QUÉ HACER
Extrae sin alteraciones el pasaje del fragmento de texto que empieza en "Más allá del" y acaba en "esa buena opinión.".

FRAGMENTO DE TEXTO

————

Indudablemente, cuando lograsen introducir en la conciencia de los afortunados su propia miseria,
toda miseria en general: de tal manera que éstos empezasen un día a avergonzarse de su felicidad
y se dijesen tal vez unos a otros: «¡es una ignominia ser feliz!, ¡hay tanta miseria!...» Pero no podría
haber malentendido mayor y más nefasto que el consistente en que los afortunados, los bien
constituidos, los poderosos de cuerpo y de alma, comenzasen a dudar así de su derecho a la
felicidad.”

Más allá del bien y el mal


261 (p. 240-242):

“Entre las cosas que tal vez le resulten más difíciles de comprender a un hombre aristocrático está
la vanidad: se sentirá tentado a negarla incluso allí donde otra especie de hombre cree asirla con
ambas manos. El problema para el hombre aristocrático consiste en representarse unos seres que
buscan despertar acerca de sí mismos una buena opinión que ellos mismos no tienen de sí –y, por
lo tanto, tampoco «merecen»-, y que posteriormente creen, sin embargo, en esa buena opinión.

————

CONTENIDO DE DATOS
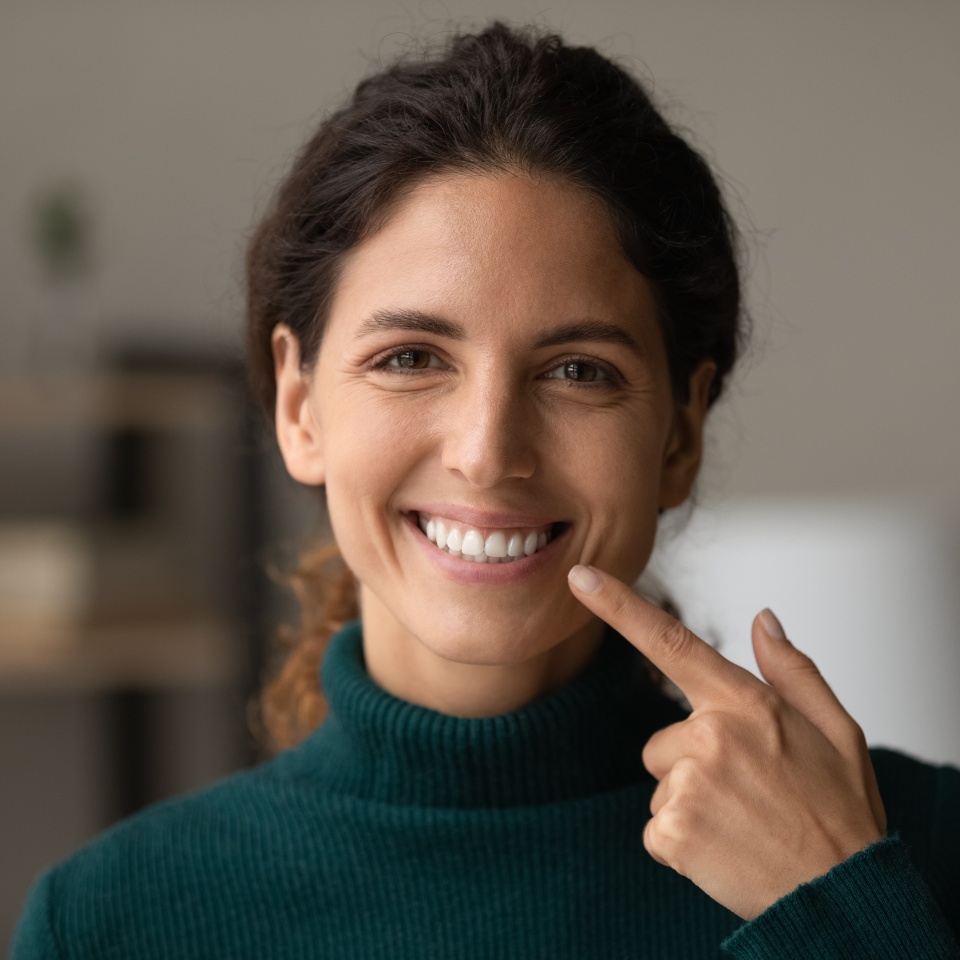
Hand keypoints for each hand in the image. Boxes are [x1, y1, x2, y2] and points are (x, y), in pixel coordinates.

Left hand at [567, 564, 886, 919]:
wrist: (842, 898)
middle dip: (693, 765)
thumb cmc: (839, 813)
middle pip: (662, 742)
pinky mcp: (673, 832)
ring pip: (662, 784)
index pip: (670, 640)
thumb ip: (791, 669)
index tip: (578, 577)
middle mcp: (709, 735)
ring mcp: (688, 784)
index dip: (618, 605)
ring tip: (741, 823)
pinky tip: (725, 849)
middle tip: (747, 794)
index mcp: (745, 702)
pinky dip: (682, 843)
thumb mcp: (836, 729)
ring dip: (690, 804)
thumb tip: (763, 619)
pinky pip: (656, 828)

————

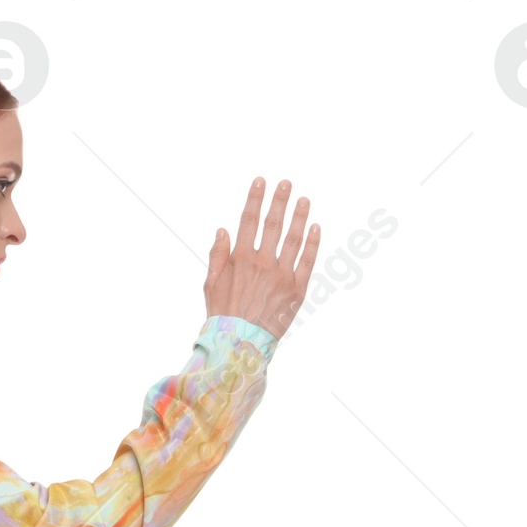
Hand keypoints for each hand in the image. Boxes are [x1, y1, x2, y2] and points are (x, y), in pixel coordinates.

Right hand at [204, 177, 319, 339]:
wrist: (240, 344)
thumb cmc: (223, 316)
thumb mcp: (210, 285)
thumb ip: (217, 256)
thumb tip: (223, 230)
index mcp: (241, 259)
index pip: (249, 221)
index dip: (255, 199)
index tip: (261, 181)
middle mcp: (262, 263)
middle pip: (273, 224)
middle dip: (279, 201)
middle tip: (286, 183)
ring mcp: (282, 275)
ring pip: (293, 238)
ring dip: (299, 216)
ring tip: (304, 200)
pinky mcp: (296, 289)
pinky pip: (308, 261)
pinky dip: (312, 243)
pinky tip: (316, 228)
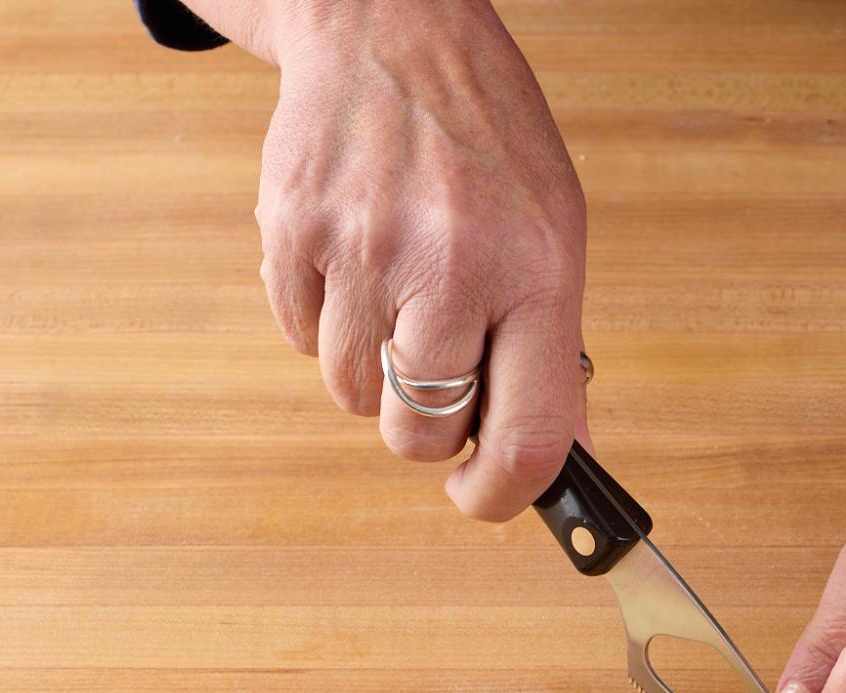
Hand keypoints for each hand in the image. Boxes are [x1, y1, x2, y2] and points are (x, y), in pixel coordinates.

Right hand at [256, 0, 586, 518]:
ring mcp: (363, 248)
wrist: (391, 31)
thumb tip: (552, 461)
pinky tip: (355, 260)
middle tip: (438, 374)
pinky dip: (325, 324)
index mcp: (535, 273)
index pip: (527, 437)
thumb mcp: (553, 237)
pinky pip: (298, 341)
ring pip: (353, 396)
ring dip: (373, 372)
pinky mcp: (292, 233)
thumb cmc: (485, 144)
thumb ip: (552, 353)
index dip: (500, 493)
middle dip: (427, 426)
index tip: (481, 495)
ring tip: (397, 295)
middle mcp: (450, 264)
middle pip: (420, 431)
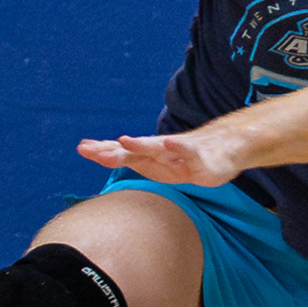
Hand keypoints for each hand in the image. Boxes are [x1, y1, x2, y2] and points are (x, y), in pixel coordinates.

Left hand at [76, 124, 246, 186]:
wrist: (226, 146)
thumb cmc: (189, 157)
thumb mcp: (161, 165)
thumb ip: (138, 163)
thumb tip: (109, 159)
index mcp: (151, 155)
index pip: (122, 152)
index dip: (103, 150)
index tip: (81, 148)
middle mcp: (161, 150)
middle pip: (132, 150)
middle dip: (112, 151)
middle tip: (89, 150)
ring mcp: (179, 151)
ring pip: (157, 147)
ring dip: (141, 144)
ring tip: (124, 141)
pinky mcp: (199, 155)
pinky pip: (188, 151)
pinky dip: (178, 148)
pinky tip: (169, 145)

————

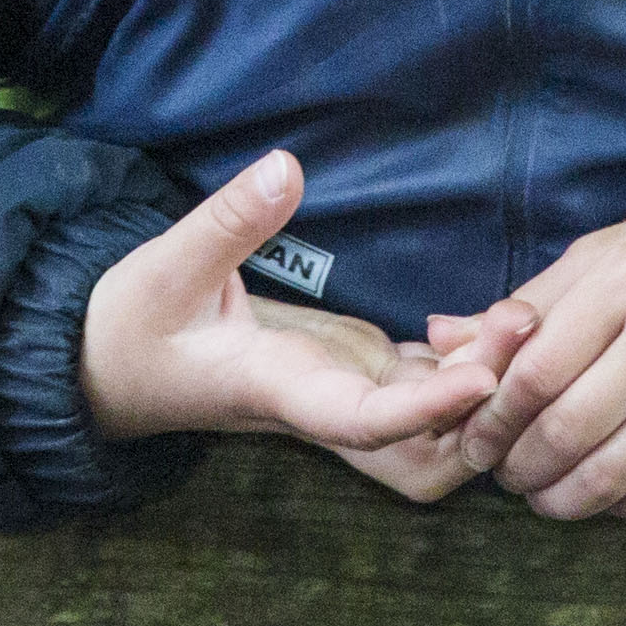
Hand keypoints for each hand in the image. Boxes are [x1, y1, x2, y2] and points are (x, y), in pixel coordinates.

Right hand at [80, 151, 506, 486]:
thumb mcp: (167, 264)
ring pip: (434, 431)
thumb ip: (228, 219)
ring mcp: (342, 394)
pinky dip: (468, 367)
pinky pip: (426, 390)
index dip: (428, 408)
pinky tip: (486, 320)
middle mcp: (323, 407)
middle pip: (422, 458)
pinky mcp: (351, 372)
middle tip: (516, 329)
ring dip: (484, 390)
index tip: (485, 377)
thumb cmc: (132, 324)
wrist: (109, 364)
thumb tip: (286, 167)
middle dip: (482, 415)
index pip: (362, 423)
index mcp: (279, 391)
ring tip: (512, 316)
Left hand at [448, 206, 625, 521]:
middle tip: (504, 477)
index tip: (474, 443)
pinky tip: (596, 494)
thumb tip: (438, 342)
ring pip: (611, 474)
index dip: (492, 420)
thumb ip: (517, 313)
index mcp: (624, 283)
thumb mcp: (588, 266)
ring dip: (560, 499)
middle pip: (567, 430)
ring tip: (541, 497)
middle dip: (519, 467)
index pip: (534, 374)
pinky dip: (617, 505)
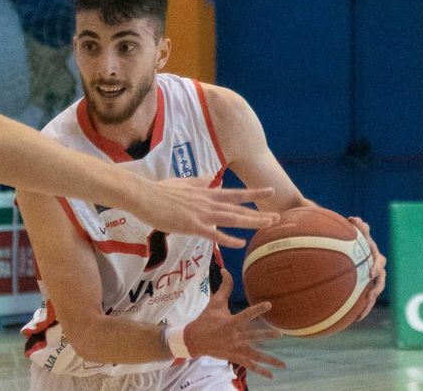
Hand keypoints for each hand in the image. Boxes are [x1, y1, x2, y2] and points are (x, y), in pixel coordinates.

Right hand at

————

RESPUESTA ESCRITA
Más allá del bien y el mal


261 (p. 240-242):

“Entre las cosas que tal vez le resulten más difíciles de comprender a un hombre aristocrático está
la vanidad: se sentirá tentado a negarla incluso allí donde otra especie de hombre cree asirla con
ambas manos. El problema para el hombre aristocrático consiste en representarse unos seres que
buscan despertar acerca de sí mismos una buena opinión que ellos mismos no tienen de sí –y, por
lo tanto, tampoco «merecen»-, y que posteriormente creen, sin embargo, en esa buena opinión.